As Lenny examines the art at the company art opening, he is touched by an experience of death that reaches beyond the fact of dying. Where before he recognized that everyone is always slowly dying, when he sees these images, he must confront those who are on the cusp of death. He finds himself disturbed but also drawn to the images: they are beautiful, and they cause him to think differently about his world. This is the purpose of art, in his mind.
“I would add that, whatever one may say about my former love, and whatever terrible things she has written about me, unlike her friends, unlike Joshie, unlike myself, unlike so many Americans at the time of our country’s collapse, Eunice Park did not possess the false idea that she was special.”
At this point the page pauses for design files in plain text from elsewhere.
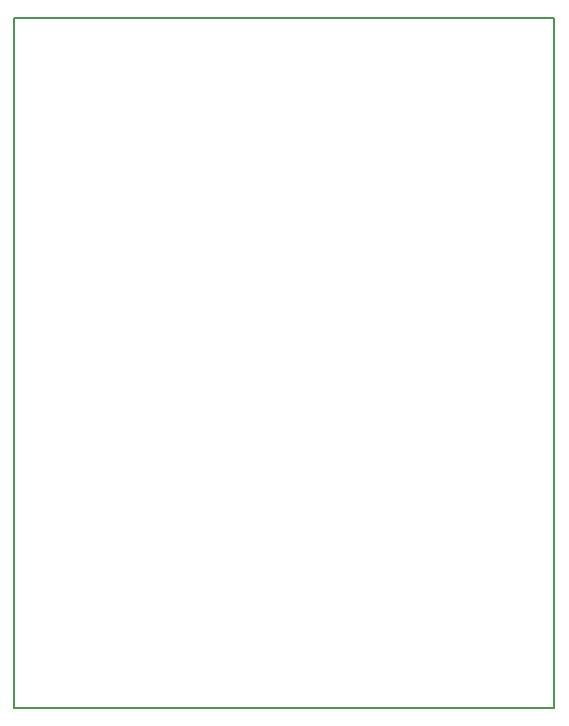
<source format=gbr>
G04 #@! TF.GenerationSoftware,KiCad,Pcbnew,(5.1.5-0-10_14)*
G04 #@! TF.CreationDate,2021-01-23T17:47:52+01:00*
G04 #@! TF.ProjectId,C64LED-latched,4336344c-4544-42d6-9c61-74636865642e,rev?*
G04 #@! TF.SameCoordinates,Original*
G04 #@! TF.FileFunction,Legend,Bot*
G04 #@! TF.FilePolarity,Positive*
%FSLAX46Y46*%
G04 Gerber Fmt 4.6, Leading zero omitted, Abs format (unit mm)*
G04 Created by KiCad (PCBNEW (5.1.5-0-10_14)) date 2021-01-23 17:47:52*
%MOMM*%
%LPD*%
G04 APERTURE LIST*
%ADD10C,0.150000*%
G04 APERTURE END LIST*
D10*
X111760000Y-95250000D02*
X66040000Y-95250000D01*
X111760000Y-36830000D02*
X111760000Y-95250000D01*
X66040000Y-36830000D02*
X111760000Y-36830000D01*
X66040000Y-38100000D02*
X66040000Y-36830000D01*
X66040000Y-95250000D02*
X66040000Y-38100000D01*
M02*

</source>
Lenny’s loving vision of Eunice centers on this reading of her lack of self-regard. This vision aligns with David Lorring’s vision of her strength, but it also explains why being with Eunice helped Lenny embrace death. Recognizing that one is not “special” allows one to see death as not the worst thing, or most important, thing that could happen.
“Oh, give it up, I thought. America’s gone. All these years, and still a visceral hatred for a country that had destructed so suddenly, spectacularly, irreversibly. When would it end already? How long would we be forced to attend this malevolent wake?”
Just as those around him think constantly about death, they also think constantly about America’s death. In that sense, the decline and fall of America is a symbol for the death with which everyone is preoccupied; it is another reason for fear.